So a new NFC Award will be negotiated 10 years after the last consensus-based award had been announced. Under the existing arrangement, funds from the Federal Divisible Pool are distributed under the ratio of 57.5% to 42.5% for provinces and the Centre, respectively. Eighty-two per cent share is determined on the basis of population, 10.3% on the basis of poverty and backwardness, 5% on revenue collection and 2.7% on inverse population density.

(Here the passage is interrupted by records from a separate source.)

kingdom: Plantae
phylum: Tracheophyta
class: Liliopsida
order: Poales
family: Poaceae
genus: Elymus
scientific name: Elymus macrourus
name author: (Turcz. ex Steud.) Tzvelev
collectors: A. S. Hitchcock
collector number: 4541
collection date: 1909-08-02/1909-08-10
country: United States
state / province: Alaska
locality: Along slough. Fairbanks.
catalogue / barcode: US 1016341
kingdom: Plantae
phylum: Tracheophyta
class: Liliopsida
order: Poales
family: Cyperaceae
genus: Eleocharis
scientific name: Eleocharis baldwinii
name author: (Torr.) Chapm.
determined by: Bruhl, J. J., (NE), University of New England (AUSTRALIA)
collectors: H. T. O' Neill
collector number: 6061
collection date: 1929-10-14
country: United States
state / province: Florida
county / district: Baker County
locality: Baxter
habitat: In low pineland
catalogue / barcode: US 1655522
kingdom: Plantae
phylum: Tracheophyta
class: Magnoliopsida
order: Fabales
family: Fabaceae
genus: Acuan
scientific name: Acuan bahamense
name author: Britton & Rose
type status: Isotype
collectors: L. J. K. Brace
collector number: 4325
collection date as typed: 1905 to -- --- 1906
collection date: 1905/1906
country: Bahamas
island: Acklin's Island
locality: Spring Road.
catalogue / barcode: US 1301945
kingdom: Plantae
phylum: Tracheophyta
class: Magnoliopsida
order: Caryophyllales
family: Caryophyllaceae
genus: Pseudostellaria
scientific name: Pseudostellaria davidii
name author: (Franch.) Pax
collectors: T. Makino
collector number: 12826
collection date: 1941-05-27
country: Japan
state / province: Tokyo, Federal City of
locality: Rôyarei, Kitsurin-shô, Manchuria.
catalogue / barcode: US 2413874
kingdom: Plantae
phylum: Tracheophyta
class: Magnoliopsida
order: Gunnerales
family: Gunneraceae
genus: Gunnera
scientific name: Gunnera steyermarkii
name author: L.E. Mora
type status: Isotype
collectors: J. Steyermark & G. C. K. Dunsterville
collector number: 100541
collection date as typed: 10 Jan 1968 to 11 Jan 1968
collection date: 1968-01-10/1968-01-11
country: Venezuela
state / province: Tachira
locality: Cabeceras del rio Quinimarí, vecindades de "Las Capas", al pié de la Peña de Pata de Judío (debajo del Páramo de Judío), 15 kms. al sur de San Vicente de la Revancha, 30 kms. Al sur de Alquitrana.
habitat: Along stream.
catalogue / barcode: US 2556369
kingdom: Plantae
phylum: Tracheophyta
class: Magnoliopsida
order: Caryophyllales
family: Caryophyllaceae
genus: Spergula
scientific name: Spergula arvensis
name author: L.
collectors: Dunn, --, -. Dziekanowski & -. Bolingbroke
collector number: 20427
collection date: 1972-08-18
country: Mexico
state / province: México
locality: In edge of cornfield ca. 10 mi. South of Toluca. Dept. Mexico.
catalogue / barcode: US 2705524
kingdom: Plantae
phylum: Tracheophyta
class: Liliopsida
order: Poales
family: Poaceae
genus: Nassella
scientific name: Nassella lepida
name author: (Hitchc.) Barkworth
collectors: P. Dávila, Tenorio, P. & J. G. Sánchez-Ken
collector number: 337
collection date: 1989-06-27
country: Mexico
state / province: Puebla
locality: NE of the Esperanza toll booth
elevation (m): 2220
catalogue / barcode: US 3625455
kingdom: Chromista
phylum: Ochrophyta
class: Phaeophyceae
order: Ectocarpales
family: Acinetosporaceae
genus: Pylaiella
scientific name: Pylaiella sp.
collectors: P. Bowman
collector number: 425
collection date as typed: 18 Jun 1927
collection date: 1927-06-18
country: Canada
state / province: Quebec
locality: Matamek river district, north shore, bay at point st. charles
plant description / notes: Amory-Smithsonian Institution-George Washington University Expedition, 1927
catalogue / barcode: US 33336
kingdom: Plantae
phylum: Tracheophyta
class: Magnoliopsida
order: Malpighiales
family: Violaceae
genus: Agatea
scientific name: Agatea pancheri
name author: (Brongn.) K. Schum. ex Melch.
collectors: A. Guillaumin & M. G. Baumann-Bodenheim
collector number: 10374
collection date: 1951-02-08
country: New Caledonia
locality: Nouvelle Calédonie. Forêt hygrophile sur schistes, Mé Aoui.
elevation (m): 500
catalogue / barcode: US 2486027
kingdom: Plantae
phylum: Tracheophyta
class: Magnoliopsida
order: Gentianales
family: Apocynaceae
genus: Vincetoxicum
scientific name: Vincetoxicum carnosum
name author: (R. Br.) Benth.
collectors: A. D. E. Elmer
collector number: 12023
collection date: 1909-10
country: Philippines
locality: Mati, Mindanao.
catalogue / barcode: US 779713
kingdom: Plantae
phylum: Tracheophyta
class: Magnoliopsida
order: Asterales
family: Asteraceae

It will, indeed, be a test of the skills of the PM’s Adviser on Finance and Revenue Dr Hafeez Shaikh — who is appointed (though unconstitutionally, according to some experts) to serve as chairman of the 10-member commission in the absence of a federal finance minister — and his team at managing a delicate balance between the Centre that has been complaining of a contracting fiscal space, especially in the wake of the coronavirus pandemic, and the provinces that are understood to press for further financial devolution. The main challenge to the Centre is, however, expected to come from Sindh, the only province not being ruled by the PTI.
The commission is supposed to operate on the principle of consensus, and a departure from the very principle is unlikely to result in a new resource distribution formula — like in the case of the last two commissions, one each constituted by the PML-N and the PTI.
Published in The Express Tribune, May 14th, 2020.